(Text-based design files)
╭──

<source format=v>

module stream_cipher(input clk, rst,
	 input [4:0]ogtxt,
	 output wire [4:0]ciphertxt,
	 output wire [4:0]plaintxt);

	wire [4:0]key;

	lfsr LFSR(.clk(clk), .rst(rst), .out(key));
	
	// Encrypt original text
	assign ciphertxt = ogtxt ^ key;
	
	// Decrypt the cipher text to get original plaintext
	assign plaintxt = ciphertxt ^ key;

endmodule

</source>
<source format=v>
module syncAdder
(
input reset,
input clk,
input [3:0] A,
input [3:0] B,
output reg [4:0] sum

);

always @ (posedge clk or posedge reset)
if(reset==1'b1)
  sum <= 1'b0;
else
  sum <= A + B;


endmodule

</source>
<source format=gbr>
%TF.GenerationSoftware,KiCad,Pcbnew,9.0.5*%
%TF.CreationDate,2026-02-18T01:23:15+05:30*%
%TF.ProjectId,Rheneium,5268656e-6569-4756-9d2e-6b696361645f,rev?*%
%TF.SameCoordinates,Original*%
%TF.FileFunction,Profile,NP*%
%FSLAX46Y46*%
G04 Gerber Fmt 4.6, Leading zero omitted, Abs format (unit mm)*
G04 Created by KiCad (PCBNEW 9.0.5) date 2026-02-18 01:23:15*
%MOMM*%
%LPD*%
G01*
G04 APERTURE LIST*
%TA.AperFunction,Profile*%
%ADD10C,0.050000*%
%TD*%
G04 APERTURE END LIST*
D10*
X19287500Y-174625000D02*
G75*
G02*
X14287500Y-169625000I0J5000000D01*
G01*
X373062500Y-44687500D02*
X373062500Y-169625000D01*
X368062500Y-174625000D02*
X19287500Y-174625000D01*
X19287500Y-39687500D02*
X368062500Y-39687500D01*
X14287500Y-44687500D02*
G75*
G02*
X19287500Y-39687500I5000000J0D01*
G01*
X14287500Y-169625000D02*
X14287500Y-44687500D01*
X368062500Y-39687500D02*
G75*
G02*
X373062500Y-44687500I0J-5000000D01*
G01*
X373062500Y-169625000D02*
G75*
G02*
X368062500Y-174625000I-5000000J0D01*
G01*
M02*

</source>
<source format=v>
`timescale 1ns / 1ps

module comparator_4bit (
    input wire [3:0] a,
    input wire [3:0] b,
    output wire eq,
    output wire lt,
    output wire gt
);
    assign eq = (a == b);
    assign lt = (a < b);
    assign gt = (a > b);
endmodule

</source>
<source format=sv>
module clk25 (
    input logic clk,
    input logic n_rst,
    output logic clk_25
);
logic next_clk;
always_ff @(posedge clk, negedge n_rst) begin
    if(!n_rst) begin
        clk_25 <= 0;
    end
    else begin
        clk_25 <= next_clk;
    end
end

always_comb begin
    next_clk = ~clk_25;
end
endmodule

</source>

╰──
╭──

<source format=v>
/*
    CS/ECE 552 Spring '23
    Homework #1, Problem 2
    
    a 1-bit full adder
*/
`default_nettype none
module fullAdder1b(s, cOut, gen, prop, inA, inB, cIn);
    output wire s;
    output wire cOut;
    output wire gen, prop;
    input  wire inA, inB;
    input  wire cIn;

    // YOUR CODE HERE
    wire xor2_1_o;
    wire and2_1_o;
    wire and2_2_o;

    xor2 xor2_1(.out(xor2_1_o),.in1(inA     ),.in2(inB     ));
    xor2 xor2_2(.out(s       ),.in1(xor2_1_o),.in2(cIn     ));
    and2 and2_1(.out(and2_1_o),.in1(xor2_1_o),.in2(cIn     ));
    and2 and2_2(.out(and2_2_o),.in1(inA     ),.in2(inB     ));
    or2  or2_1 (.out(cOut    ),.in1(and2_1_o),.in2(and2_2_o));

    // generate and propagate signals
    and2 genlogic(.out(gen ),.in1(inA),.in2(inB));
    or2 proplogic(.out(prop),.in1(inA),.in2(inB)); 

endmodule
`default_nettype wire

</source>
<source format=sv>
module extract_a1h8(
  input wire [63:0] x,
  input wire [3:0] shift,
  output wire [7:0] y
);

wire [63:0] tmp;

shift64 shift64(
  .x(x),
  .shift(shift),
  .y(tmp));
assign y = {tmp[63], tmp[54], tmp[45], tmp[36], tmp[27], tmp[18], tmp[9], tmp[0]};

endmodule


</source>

╰──

**Exercise directions:** Above are some records; copy each line there that contains "Profile".

**Exercise solution:**
%TF.FileFunction,Profile,NP*%
%TA.AperFunction,Profile*%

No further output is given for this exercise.